More than 400 community advocates rallied at the State Capitol in support of ending money bond in Illinois
As the veto session began on Nov. 16, 2022, elected officials and more than 400 community advocates from all corners of Illinois rallied at the state capitol and lobbied legislators for their continued support of the Pretrial Fairness Act, which makes the pretrial system more just by recentering the presumption of innocence and eliminating money bond so that people are no longer penalized for being poor.
According to an article shared by Stomping Ground Strategies, the Pretrial Fairness Act was passed as part of the SAFE-T Act to address public safety and the disparities experienced by Black, Brown, and low-come people who have been disproportionately impacted by Illinois’ dehumanizing money bond system.
Many community members that traveled to Springfield for this rally have experienced being held in jail pretrial because they couldn’t afford to pay bond and they are lobbying legislators to ensure Illinois no longer uses money bond as the biggest determinant of whether someone sits in jail for months before their trial.
“Too many people are sitting in jail pretrial simply because they can’t afford to pay a bond,” said State Sen. Robert Peters. “These are people who are already at a disadvantage, and being held pretrial means that they risk losing their jobs, housing, and custody of their children.
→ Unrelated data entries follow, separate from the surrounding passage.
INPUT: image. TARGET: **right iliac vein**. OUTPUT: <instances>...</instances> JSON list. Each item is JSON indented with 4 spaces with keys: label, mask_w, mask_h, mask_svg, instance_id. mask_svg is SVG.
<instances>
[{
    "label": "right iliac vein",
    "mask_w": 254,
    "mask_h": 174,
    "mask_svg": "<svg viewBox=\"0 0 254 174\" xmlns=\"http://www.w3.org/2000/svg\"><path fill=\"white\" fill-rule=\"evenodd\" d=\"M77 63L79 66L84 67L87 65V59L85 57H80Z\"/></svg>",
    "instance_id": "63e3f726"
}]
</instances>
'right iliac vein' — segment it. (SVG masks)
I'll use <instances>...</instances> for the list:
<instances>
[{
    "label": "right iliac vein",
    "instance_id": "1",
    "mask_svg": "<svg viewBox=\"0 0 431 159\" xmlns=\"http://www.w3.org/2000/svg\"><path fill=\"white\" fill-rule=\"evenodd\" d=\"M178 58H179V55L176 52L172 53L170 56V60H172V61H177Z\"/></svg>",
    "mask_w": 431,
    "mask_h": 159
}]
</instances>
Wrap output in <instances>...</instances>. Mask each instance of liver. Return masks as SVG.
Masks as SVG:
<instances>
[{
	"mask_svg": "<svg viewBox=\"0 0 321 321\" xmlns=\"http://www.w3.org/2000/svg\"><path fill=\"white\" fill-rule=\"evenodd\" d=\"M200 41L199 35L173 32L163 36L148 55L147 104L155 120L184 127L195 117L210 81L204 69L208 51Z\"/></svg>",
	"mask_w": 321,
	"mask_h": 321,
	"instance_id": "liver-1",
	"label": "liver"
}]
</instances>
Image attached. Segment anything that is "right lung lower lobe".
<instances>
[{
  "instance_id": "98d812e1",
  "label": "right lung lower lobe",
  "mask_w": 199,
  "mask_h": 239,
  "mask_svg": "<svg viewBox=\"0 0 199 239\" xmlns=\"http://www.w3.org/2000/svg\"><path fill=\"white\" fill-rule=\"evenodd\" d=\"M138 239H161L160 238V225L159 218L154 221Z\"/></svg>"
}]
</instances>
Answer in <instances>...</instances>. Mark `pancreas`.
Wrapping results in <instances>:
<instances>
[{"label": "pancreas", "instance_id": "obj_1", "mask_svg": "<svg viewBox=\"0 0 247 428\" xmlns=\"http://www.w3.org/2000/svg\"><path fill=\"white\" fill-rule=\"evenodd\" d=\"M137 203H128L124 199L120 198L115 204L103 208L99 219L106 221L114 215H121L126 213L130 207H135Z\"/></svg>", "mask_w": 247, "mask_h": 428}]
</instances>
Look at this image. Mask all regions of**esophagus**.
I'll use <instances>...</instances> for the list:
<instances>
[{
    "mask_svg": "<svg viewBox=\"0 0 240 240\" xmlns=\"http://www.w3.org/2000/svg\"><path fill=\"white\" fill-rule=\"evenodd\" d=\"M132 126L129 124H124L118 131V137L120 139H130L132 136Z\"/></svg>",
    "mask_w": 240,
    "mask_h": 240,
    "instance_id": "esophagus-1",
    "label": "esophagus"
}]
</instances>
Our opponents tried to use misinformation and fearmongering to scare voters, but the reality is that people from around Illinois understand the inequity and arbitrariness of weighing on wealth instead of evidence when deciding to lock people up Pretrial.”
In the current money bond system, judges make a decision whether or not to jail someone pretrial within a matter of minutes and with little to no evidence. They base their decisions primarily on whether or not someone can afford to pay the bond set by the courts, not on the risk posed by their release.
“Being held pretrial has a destabilizing effect on a person’s life and it actually increases the probability of being re-arrested,” said Tanya Watkins, executive director of Southsiders Organized for Unity and Liberation (SOUL). “The Pretrial Fairness Act is a step towards ending cycles of systemic racism and poverty that have been perpetuated by our pretrial system and it will help mak our communities safer by allowing accused people who are not a danger to others return home to their communities, their jobs, and their families.”
There is no consistent formula that judges use to calculate bond. It is arbitrary and in many cases unaffordable and biased, as was recently exposed in a report outlining the experiences of court observers throughout Illinois.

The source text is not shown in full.